Find companies showing growth signals (hiring + headcount growth)

What you’re finding: Companies that are growing headcount and actively hiring — strong candidates for sales or hiring tools. Why these fields: EMPLOYEE_ON_LINKEDIN_GROWTH_RATE_ORG and *_OPEN_ROLES_COUNT_ORG fields are trend indicators that show hiring patterns. We join to companies to filter by size (EMPLOYEE_COUNT_MAX) and to get COMPANY_NAME and DOMAIN. LAST_FUNDING_AMOUNT_ORG and LAST_FUNDING_TYPE_ORG add optional context for prioritization. Logic: Require meaningful headcount growth and hiring trends, and limit to a mid-market size band. Order by growth rate so the hottest accounts are first.

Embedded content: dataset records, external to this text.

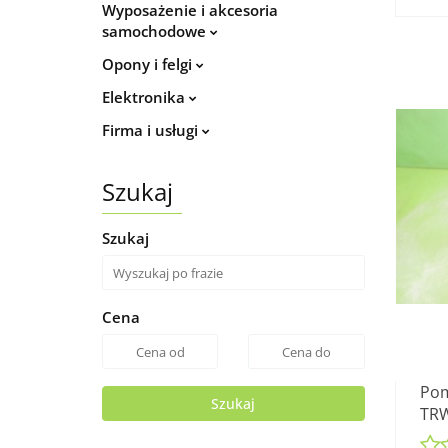
Wyposażenie i akcesoria
samochodowe
Opony i felgi
Elektronika
Firma i usługi
Szukaj
Szukaj
Cena
Pom
Szukaj
TRW
8V 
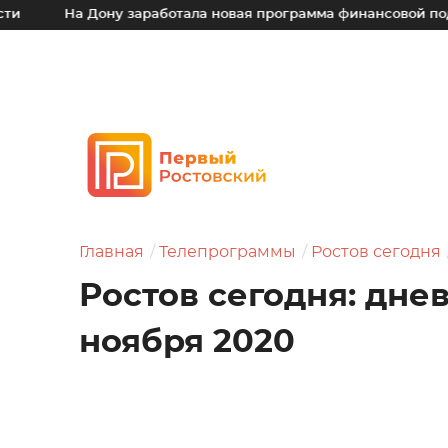
а Дону заработала новая программа финансовой поддержки д
Главная
Телепрограммы
Ростов сегодня
Ростов сегодня: дне
ноября 2020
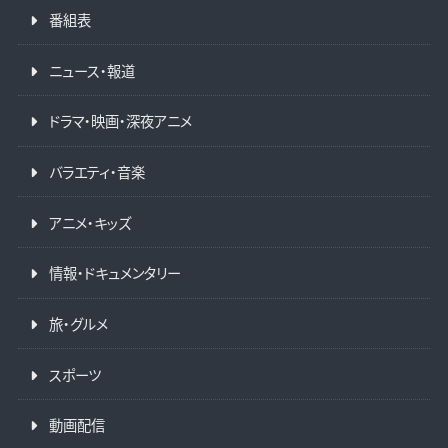
番組表
ニュース・報道
ドラマ・映画・深夜アニメ
バラエティ・音楽
アニメ・キッズ
情報・ドキュメンタリー
旅・グルメ
スポーツ
動画配信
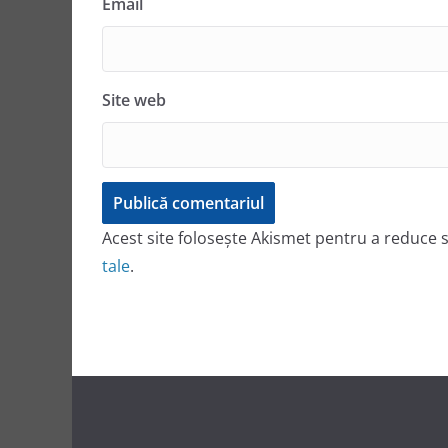
Email
Site web
Acest site folosește Akismet pentru a reduce
tale
.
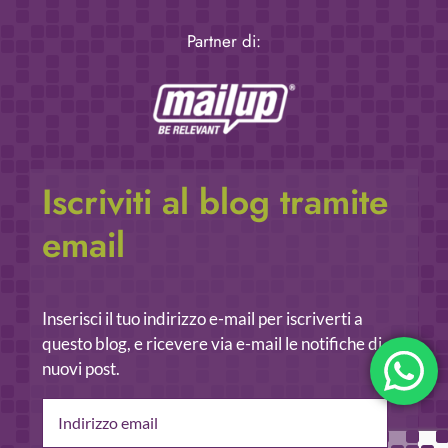
Partner di:
Iscriviti al blog tramite
email
Inserisci il tuo indirizzo e-mail per iscriverti a
questo blog, e ricevere via e-mail le notifiche di
nuovi post.
Indirizzo
email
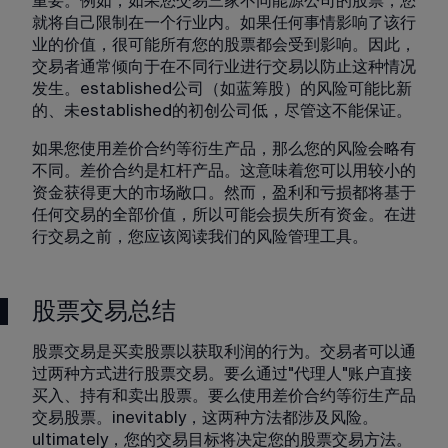
重要。例如，如果您交易三家不同能源公司的股票，您
就将自己限制在一个行业内。如果任何事情影响了该行
业的价值，很可能所有您的股票都会受到影响。因此，
交易者通常倾向于在不同行业进行交易以防止这种情况
发生。established公司（如蓝筹股）的风险可能比新
的、未established的初创公司低，尽管这不能保证。
如果您使用差价合约等衍生产品，那么您的风险会略有
不同。差价合约是杠杆产品。这意味着您可以用较小的
资金获得更大的市场敞口。然而，盈利和亏损都将基于
任何交易的全部价值，所以可能会损失所有资金。在进
行交易之前，您应该阅读我们的风险管理工具。
股票交易总结
股票交易是买卖股票以获取利润的行为。交易者可以通
过两种方式进行股票交易。要么通过"代理人"账户直接
买入、持有和卖出股票。要么使用差价合约等衍生产品
交易股票。inevitably，这两种方法都涉及风险。
ultimately，您的交易目标将决定您的股票交易方法。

Note that open role counts reflect trends with a 2-3 month lag, not real-time job openings.
SELECT
    co.COMPANY_NAME,
    co.DOMAIN,
    co.EMPLOYEE_COUNT_MAX,
    i.EMPLOYEE_ON_LINKEDIN_GROWTH_RATE_ORG,
    i.SALES_OPEN_ROLES_COUNT_ORG,
    i.LAST_FUNDING_AMOUNT_ORG,
    i.LAST_FUNDING_TYPE_ORG
FROM RELEASES.RELEASE.INSIGHTS_LATEST i
JOIN RELEASES.RELEASE.ORG_LATEST co ON i.RBID_ORG = co.RBID
WHERE i.EMPLOYEE_ON_LINKEDIN_GROWTH_RATE_ORG > 20
  AND i.SALES_OPEN_ROLES_COUNT_ORG > 0
  AND co.EMPLOYEE_COUNT_MAX BETWEEN 50 AND 500
ORDER BY i.EMPLOYEE_ON_LINKEDIN_GROWTH_RATE_ORG DESC;

Companies that recently adopted a specific technology

What you’re finding: Accounts that added a technology (e.g. Snowflake) in the last 6 months — good for competitive displacement or upsell plays. Why these fields: technologies_detected (array) is filtered for the product name; tech_added_date restricts to recent adoption. We join to companies for name and domain. Array syntax in the WHERE clause depends on your warehouse (see call-out above). Logic: Filter to technographic insights, require the technology to be in the detected list, and limit to the last 6 months. Order by tech_added_date descending so the most recent adopters appear first.
SELECT
    co.COMPANY_NAME,
    co.DOMAIN,
    i.CRM_TECH_ORG,
    i.DEVELOPMENT_TECH_ORG,
    i.LAST_FUNDING_DATE_ORG
FROM RELEASES.RELEASE.INSIGHTS_LATEST i
JOIN RELEASES.RELEASE.ORG_LATEST co ON i.RBID_ORG = co.RBID
WHERE i.DEVELOPMENT_TECH_ORG ilike '%mongodb%'
ORDER BY i.LAST_FUNDING_DATE_ORG DESC;
Array containment syntax varies: Snowflake often uses ARRAY_CONTAINS(value, array) or array IN (SELECT value FROM table). BigQuery uses value IN UNNEST(array). Check your warehouse docs and adjust the filter accordingly.